Nestled in the hills surrounding the southern French city of Nice is an area known as Sophia Antipolis, otherwise known as France’s Silicon Valley, where some 20,000 people in some of the world’s largest technology organisations are engaged in researching and developing the technologies of tomorrow. Among these is Big Five IT consultant Accenture’s technology lab, which has had some success in defining business models around technology for use by organisations ranging from Halifax and the Bank of Scotland to Dell Computer and the US Department of Defence.
Researchers from around the world are beavering away on the creation of future ways of doing business. Termed ‘silent commerce’, researchers are endeavouring to create a business environment where a multitude of semi-invisible devices – such as radio frequency ID (RFID) tags, sensors and smart dust – will play an integral part in reporting mission critical business information across a range of applications, ranging from retail to manufacturing to agriculture.
Researchers at the Sophia Antipolis lab are working on a premise whereby almost any physical item can be embedded with electronic tags and sensors to establish a unique identity, store a wealth of information and sense changes in the environment. Potential applications include factories, high street shops and warehouses whereby every item, case or pallet can be tracked and their status monitored. RFID readers could track inventory flow into and out of a building, as well as update inventory counts accordingly. The current, labour-intensive check-in process could be virtually eliminated as will many of the clerical functions that are now required to support the inventory receiving process.
One of the UK’s largest retailers, Marks & Spencer, has been putting RFID tags on around four million reusable trays used by more than 200 of its suppliers to improve supply speed and reduce errors.
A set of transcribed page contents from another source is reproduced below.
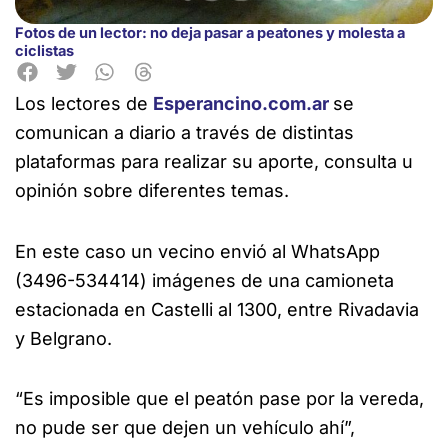
Fotos de un lector: no deja pasar a peatones y molesta a
ciclistas
Los lectores de
Esperancino.com.ar
se
comunican a diario
a través de distintas
plataformas para realizar su aporte, consulta u
opinión sobre diferentes temas.
En este caso un vecino envió al WhatsApp
(3496-534414) imágenes de una camioneta
estacionada en Castelli al 1300, entre Rivadavia
y Belgrano.
“Es imposible que el peatón pase por la vereda,
no pude ser que dejen un vehículo ahí”,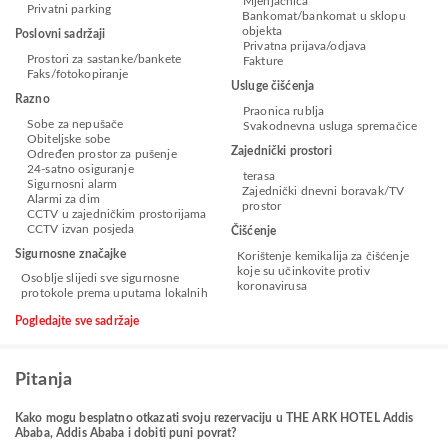
Mjenjačnica
Privatni parking
Bankomat/bankomat u sklopu
objekta
Poslovni sadržaji
Privatna prijava/odjava
Prostori za sastanke/bankete
Fakture
Faks/fotokopiranje
Usluge čišćenja
Razno
Praonica rublja
Sobe za nepušače
Svakodnevna usluga spremačice
Obiteljske sobe
Zajednički prostori
Određen prostor za pušenje
24-satno osiguranje
terasa
Sigurnosni alarm
Zajednički dnevni boravak/TV
Alarmi za dim
prostor
CCTV u zajedničkim prostorijama
CCTV izvan posjeda
Čišćenje
Sigurnosne značajke
Korištenje kemikalija za čišćenje
koje su učinkovite protiv
Osoblje slijedi sve sigurnosne
koronavirusa
protokole prema uputama lokalnih
Pogledajte sve sadržaje
Pitanja
Kako mogu besplatno otkazati svoju rezervaciju u THE ARK HOTEL Addis
Ababa, Addis Ababa i dobiti puni povrat?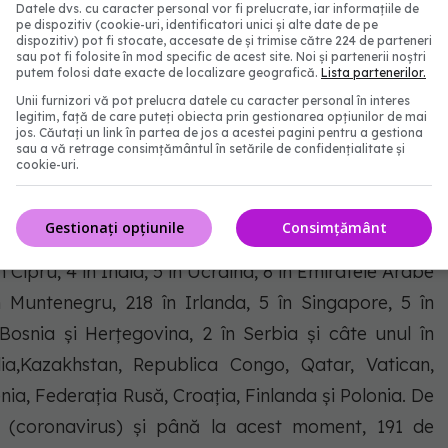
Datele dvs. cu caracter personal vor fi prelucrate, iar informațiile de
pe dispozitiv (cookie-uri, identificatori unici și alte date de pe
dispozitiv) pot fi stocate, accesate de și trimise către 224 de parteneri
 străinătate
sau pot fi folosite în mod specific de acest site. Noi și partenerii noștri
putem folosi date exacte de localizare geografică.
Lista partenerilor.
Unii furnizori vă pot prelucra datele cu caracter personal în interes
lor români aflați în alte state, 23.543 de cetățeni
legitim, față de care puteți obiecta prin gestionarea opțiunilor de mai
jos. Căutați un link în partea de jos a acestei pagini pentru a gestiona
nfectați cu SARS – CoV – 2 (coronavirus): 2.542 în
sau a vă retrage consimțământul în setările de confidențialitate și
cookie-uri.
a Britanie, 127 în Franța, 3.124 în Germania, 93 în
, 28 în Olanda, 2 în Namibia, 5 în SUA, 8 în Suedia,
Gestionați opțiunile
Consimțământ
nia, 2 în Indonezia, 65 în Elveția, 4 în Turcia, 2 în
în Cipru, 4 în India, 5 în Ucraina, 8 în Emiratele Arabe
 Muntenegru, 218 în Irlanda, 5 în Singapore, 5 în
 Bosnia și Herțegovina, 2 în Serbia și câte unul în
lia,Kazakhstan, Republica Congo, Qatar, Vatican,
enia, Federația Rusă, Croația, Finlanda și Polonia. De
 (coronavirus) și până la acest moment, 191 de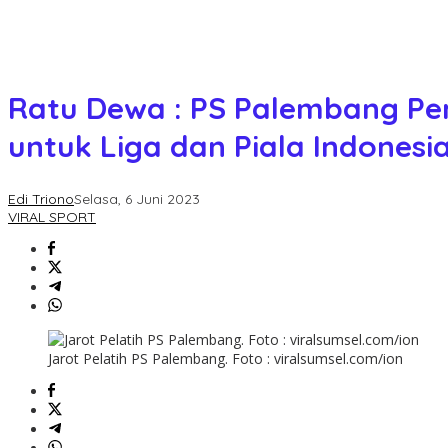
Ratu Dewa : PS Palembang Per
untuk Liga dan Piala Indonesi
Edi Triono
Selasa, 6 Juni 2023
VIRAL SPORT
Jarot Pelatih PS Palembang. Foto : viralsumsel.com/ion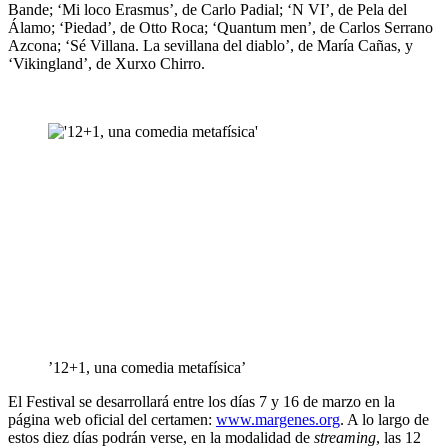
Bande; ‘Mi loco Erasmus’, de Carlo Padial; ‘N VI’, de Pela del
Álamo; ‘Piedad’, de Otto Roca; ‘Quantum men’, de Carlos Serrano
Azcona; ‘Sé Villana. La sevillana del diablo’, de María Cañas, y
‘Vikingland’, de Xurxo Chirro.
’12+1, una comedia metafísica’
El Festival se desarrollará entre los días 7 y 16 de marzo en la
página web oficial del certamen:
www.margenes.org
. A lo largo de
estos diez días podrán verse, en la modalidad de
streaming
, las 12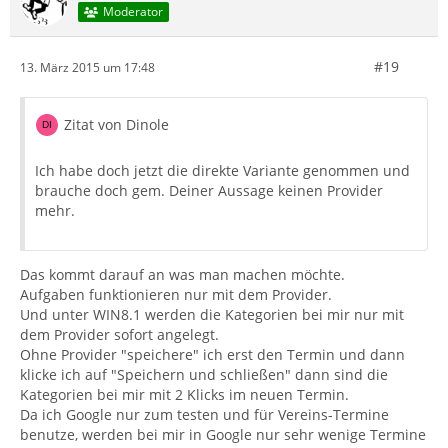
Moderator
#19
13. März 2015 um 17:48
Zitat von Dinole
Ich habe doch jetzt die direkte Variante genommen und
brauche doch gem. Deiner Aussage keinen Provider
mehr.
Das kommt darauf an was man machen möchte.
Aufgaben funktionieren nur mit dem Provider.
Und unter WIN8.1 werden die Kategorien bei mir nur mit
dem Provider sofort angelegt.
Ohne Provider "speichere" ich erst den Termin und dann
klicke ich auf "Speichern und schließen" dann sind die
Kategorien bei mir mit 2 Klicks im neuen Termin.
Da ich Google nur zum testen und für Vereins-Termine
benutze, werden bei mir in Google nur sehr wenige Termine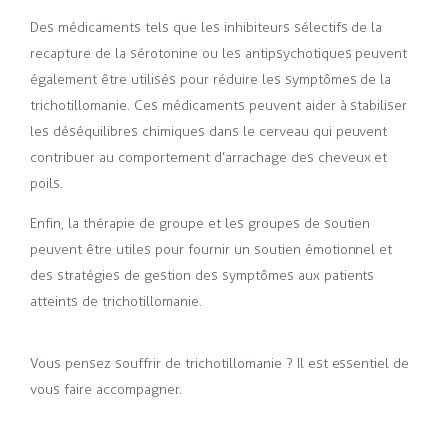
Des médicaments tels que les inhibiteurs sélectifs de la
recapture de la sérotonine ou les antipsychotiques peuvent
également être utilisés pour réduire les symptômes de la
trichotillomanie. Ces médicaments peuvent aider à stabiliser
les déséquilibres chimiques dans le cerveau qui peuvent
contribuer au comportement d’arrachage des cheveux et
poils.
Enfin, la thérapie de groupe et les groupes de soutien
peuvent être utiles pour fournir un soutien émotionnel et
des stratégies de gestion des symptômes aux patients
atteints de trichotillomanie.
Vous pensez souffrir de trichotillomanie ? Il est essentiel de
vous faire accompagner.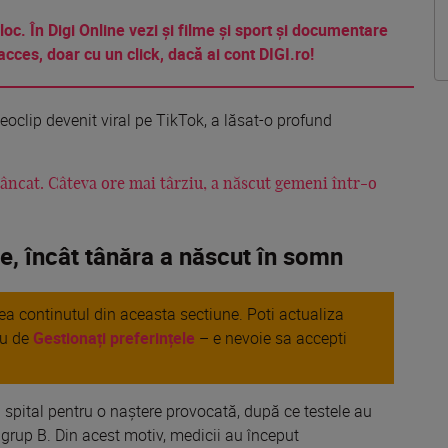
 loc. În Digi Online vezi și filme și sport și documentare
acces, doar cu un click, dacă ai cont DIGI.ro!
eoclip devenit viral pe TikTok, a lăsat-o profund
 mâncat. Câteva ore mai târziu, a născut gemeni într-o
de, încât tânăra a născut în somn
area continutul din aceasta sectiune. Poti actualiza
au de
Gestionați preferințele
– e nevoie sa accepti
 spital pentru o naștere provocată, după ce testele au
 grup B. Din acest motiv, medicii au început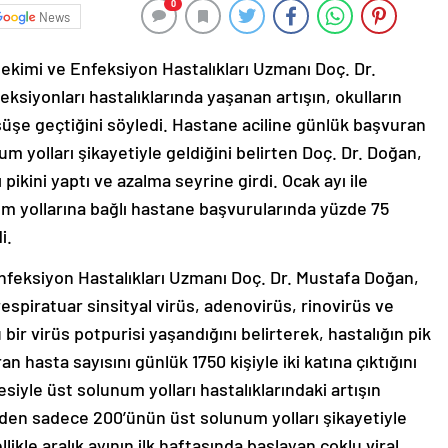
0
News
kimi ve Enfeksiyon Hastalıkları Uzmanı Doç. Dr.
ksiyonları hastalıklarında yaşanan artışın, okulların
üşüşe geçtiğini söyledi. Hastane aciline günlük başvuran
 yolları şikayetiyle geldiğini belirten Doç. Dr. Doğan,
 pikini yaptı ve azalma seyrine girdi. Ocak ayı ile
m yollarına bağlı hastane başvurularında yüzde 75
i.
nfeksiyon Hastalıkları Uzmanı Doç. Dr. Mustafa Doğan,
respiratuar sinsityal virüs, adenovirüs, rinovirüs ve
ir virüs potpurisi yaşandığını belirterek, hastalığın pik
 hasta sayısını günlük 1750 kişiyle iki katına çıktığını
esiyle üst solunum yolları hastalıklarındaki artışın
iden sadece 200’ünün üst solunum yolları şikayetiyle
ikle aralık ayının ilk haftasında başlayan çoklu viral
The RFID tags replace a card file system whereby suppliers used to write information about a shipment (such as contents and how long produce should be displayed in a store) onto a card and placed the card on the tray along with the goods being shipped to Marks & Spencer. The cards often got lost or damaged in transit. Using RFID, the data will now be written on tags on the tray. By installing readers at its loading docks, Marks & Spencer can automatically record having received the trays and simultaneously read all the data from tags on trays stacked in a warehouse.
Among the examples demonstrated at Sophia Antipolis last week was the use of RFID-enabled end-to-end supply chain management for a CD manufacturer and high street music store. All product components, discs and inserts could be tagged with RFID tags bearing electronic product codes (EPCs) with a unique serial number that can distinguish two otherwise identical CDs.
To read the EPCs, antennas are placed in point-of-use storage zones to detect the tags, enabling items to be tracked throughout the entire manufacturing process in real-time. Software vendors like Oracle in recent weeks admitted to plans to create SCM databases for the storage of vast quantities of data that RFID-based application will create.
Another potential application for government and business demonstrated last week included RFID-enabled smart license plates, with RFID tags placed within license plates to enable police, parking firms, car dealers, insurance firms, petrol stations and car rental firms offer services in real time. For example, police forces using RFID readers attached to lampposts at present can detect vehicles at speeds of around 31mph for information like insurance, tax and NCT certificates. However, newer RFID technologies will soon be capable of reading vehicle information at 130mph.
The Irish Revenue Commissioners has in the past year worked with Accenture’s Sophia Antipolis lab to deploy a technology that would give Revenue workers greater intelligence when performing tax audits. According to Mark Illsley, European labs director at Sophia Antipolis, Accenture and the Revenue Commissioners have developed a proof of concept based on Accenture’s Knowedge Discovery Tool. The technology, known in Revenue circles as “Profiler”, is a knowledge integration application that probes multiple data repositories and displays knowledge as a single, holistic web. It goes beyond basic web search engines by enabling Revenue executives to see relationships between pieces of information that they never knew existed.
Another potentially fruitful ‘silent commerce’ application to come out of the lab was a technology born of the merger between Halifax and Bank of Scotland (HBOS). The Sophia Antipolis lab worked with HBOS to develop digital pen and paper technology that combines HP’s Forms Automation System with Visual Objects’ MyScript handwriting recognition software. Using a special HP-manufactured pen that records handwriting data on specific application forms, sales executives can have the data sent back to the bank’s systems via Bluetooth or infra red, reducing costs through quicker processing and reducing input errors associated with transcribing information to computers by 15pc.
However, according to Accenture researcher Stefan Therond, while silent commerce technologies like RFID and digital pen and paper might seem like instant solutions to age-old problems, the implementation of these solutions are entire IT projects away when you consider the need to install the necessary middleware; install the various ‘read points’; implement the software infrastructure and embark on change management projects. “There is a lot of hype and misconception surrounding RFID and although it is not a new technology, the implementation is in its infancy. You could say we are only at the Commodore 64 stage of silent commerce.”